> PASSAGE FOR REVIEW
★ ★ ★
# Eurotropin 12iu by euro-pharma gto?



## dazbcos1969

Hi guys/gals

Anyone used eurotropin 12iu as I can't find any info on net?

Cheers in advance for any info


----------



## dazbcos1969

Anyone?


----------



## thoon

Yet again another tropin ... Herd of it never used or seen it in the flesh so cant comment ....

There's a Eutropin Pharma grade i believe ... just jumping on this band wagon i should think so treat it just like any other generic GH mate


----------



## dazbcos1969

thoon said:


> Yet again another tropin ... Herd of it never used or seen it in the flesh so cant comment ....
> 
> There's a Eutropin Pharma grade i believe ... just jumping on this band wagon i should think so treat it just like any other generic GH mate


Cheers for reply thoon 

Will give it a try and let u know what my thoughts are after use??

Thanks Daz b


----------



## Yoshi444

Hi - Yes had and used the Eurotropin. Confused on two things - used to be Somatropin and 10iu vials and now 12iu vials but still with 10ml water. Maybe being thick but surely for each 12iu GH vial you still use 1.2ml water so you get 12iu in insulin needle ? With 1ml water as supplied you can only use 1ml water so 10iu or 1ml or GH for a 12iu vial so it just makes it slightly stronger but not lasting longer unless use more water and then you run out and you cant get water anywhere !!!! Thoughts would be appreciated as Europharma dont reply and guy get from has not clue either. Personally when it was Somatropin results were mental but really needed 3 boxes takes a box at 4-5iu a day split to kick in. Thats for me and Im pretty good all round shape generally.


----------



## ashmass88

Ive just got hold of a box of EUROTROPIN 12iu Green lids on the bottles? With 10ml water from a very trusted source

Due to start monday will let you know how mine is

Have u started? Anything noticable?


----------



## Goldigger

Ashmass best edit your post as you can't discuss prices


----------



## ashmass88

Goldigger said:


> Ashmass best edit your post as you can't discuss prices


My bad was just excited haha thanks for that


----------



## 1983stuart

Fake like the rest of the hgh that's out there


----------



## berleybeef

yo bud u can get water from bacteriostatic-water.co.uk


----------



## dagoberto

I'd Like to try it, where did you buy it? on the net?
★ ★ ★
> GIVEN DATA
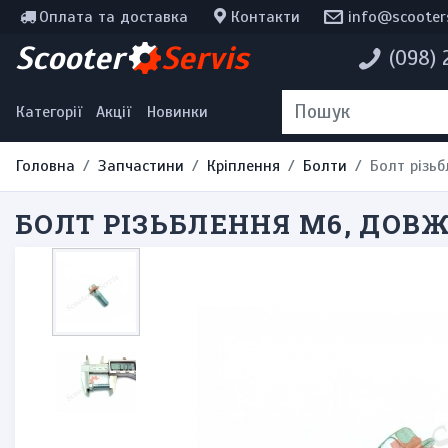
Оплата та доставка
Контакти
info@scooter
Інструменти, мотохімія
Scooter
Servis
(098)
Наклейки
Одяг та екіпірування
Категорії
Акції
Новинки
Головна
Запчастини
Кріплення
Болти
Болт різь
БОЛТ РІЗЬБЛЕННЯ М6, ДОВ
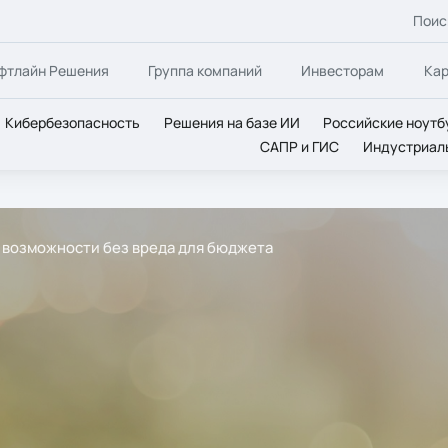
Поис
фтлайн Решения
Группа компаний
Инвесторам
Ка
Кибербезопасность
Решения на базе ИИ
Российские ноутб
САПР и ГИС
Индустриал
ые возможности без вреда для бюджета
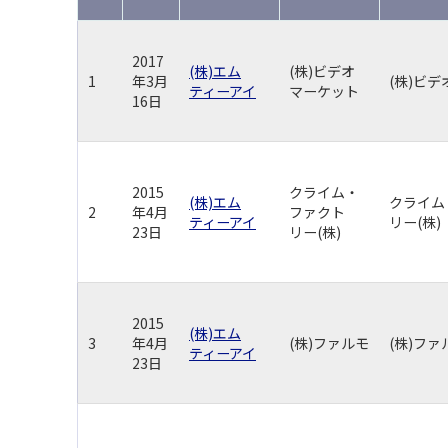
2017
(株)エム
(株)ビデオ
1
年3月
(株)ビ
ティーアイ
マーケット
16日
2015
クライム・
(株)エム
クライム
2
年4月
ファクト
ティーアイ
リー(株)
23日
リー(株)
2015
(株)エム
3
年4月
(株)ファルモ
(株)ファ
ティーアイ
23日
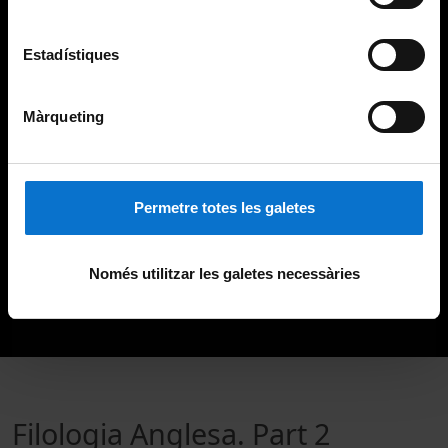
Estadístiques
Màrqueting
Permetre totes les galetes
Només utilitzar les galetes necessàries
Filologia Anglesa. Part 2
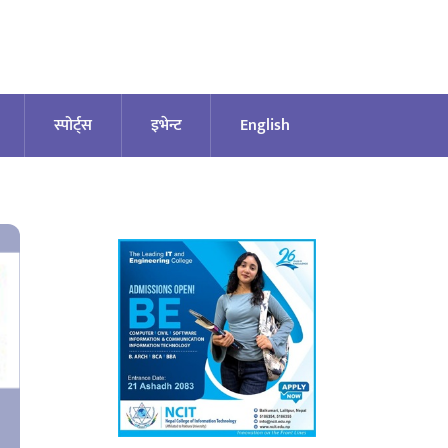
स्पोर्ट्स
इभेन्ट
English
★ ★ ★
> WORK TO COMPLETE
1) Name each distinct username that posts in the Eurotropin forum thread, listing every one only once.
2) Carry on the Eurotropin forum thread past its final post by writing the reply that comes next.
The data has no connection to the Eurotropin forum thread.

> EXPECTED OUTPUTS
1) dazbcos1969, thoon, Yoshi444, ashmass88, Goldigger, 1983stuart, berleybeef, dagoberto

2)
----------



## 3752

1983stuart said:


> Fake like the rest of the hgh that's out there


that is a bold statement so all GH out there is fake??


----------



## dave the rave

[nowthen all,av just got 120iu kit of eurotropin by europharma and a wana no if anyone has used it and rate it cos a carnt find many reviews on it


----------



## oxy2000

have used and it was rubbish


----------



## G-man99

Europharma's whole range uses names that are pharma grade but they produce it as a ugl.

Hear ok reports about it and I know a few lads who compete locally who use this stuff solely

The Gh will just be generic rebranded chinese Gh


----------



## jimbo91187

1983stuart said:


> Fake like the rest of the hgh that's out there


How would you know mate my dad has been a doctor for 40 years and it is real he's useing it on patients as we speak


----------



## Bmw-Freak

jimbo91187 said:


> How would you know mate my dad has been a doctor for 40 years and it is real he's useing it on patients as we speak


Why are you pulling up an 2 year old thread ? and your dad uses generic Chinese HGH on his patiens ? really ?


----------



## bail

Bmw-Freak said:


> Why are you pulling up an 2 year old thread ? and your dad uses generic Chinese HGH on his patiens ? really ?


He May be arguing against the "like the rest of Gh" implying all Gh is fake and he saying his dad uses really Gh on patients?

Either that he works in a budget hospital in China

Or some kind of role play him and his dad do pwo?


----------



## Bmw-Freak

bail said:


> He May be arguing against the "like the rest of Gh" implying all Gh is fake and he saying his dad uses really Gh on patients?
> 
> Either that he works in a budget hospital in China
> 
> Or some kind of role play him and his dad do pwo?


Ah i see, my mistake.


----------



## imz88

I realise this is an old thread but may help someone else researching.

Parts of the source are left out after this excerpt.